*Exercise inputs*
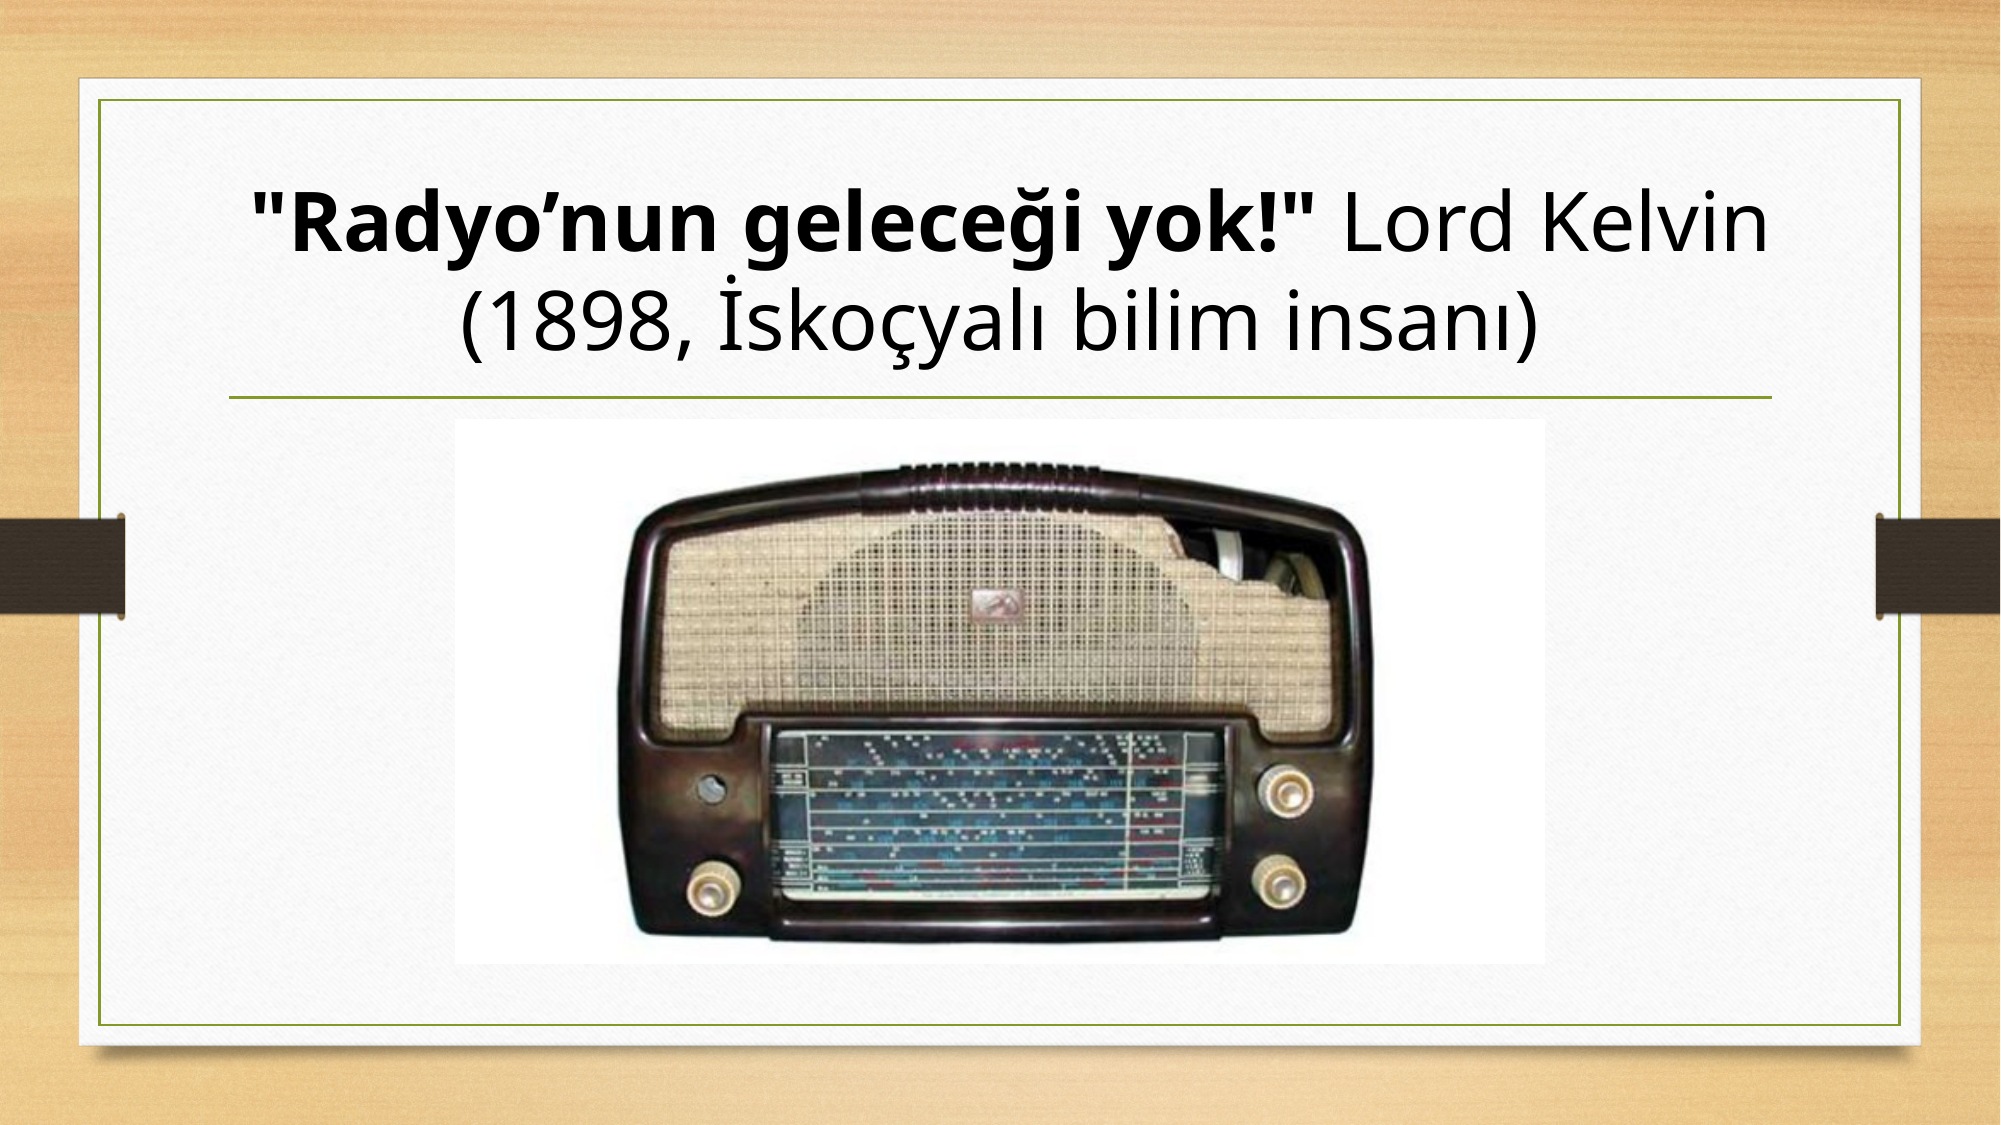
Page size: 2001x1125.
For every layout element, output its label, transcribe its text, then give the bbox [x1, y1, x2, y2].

title "Radyo’nun geleceği yok!" Lord Kelvin (1898, İskoçyalı bilim insanı) [212, 161, 1788, 375]
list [455, 419, 1545, 965]
picture [0, 0, 2001, 1125]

*What is needed*
Each line, from the one that holds "For every layout" through the last line of the entries, must be repeated exactly. Leave out everything else.

*Written response*
For every layout element, output its label, transcribe its text, then give the bbox [x1, y1, x2, y2].

title "Radyo’nun geleceği yok!" Lord Kelvin (1898, İskoçyalı bilim insanı) [212, 161, 1788, 375]
list [455, 419, 1545, 965]
picture [0, 0, 2001, 1125]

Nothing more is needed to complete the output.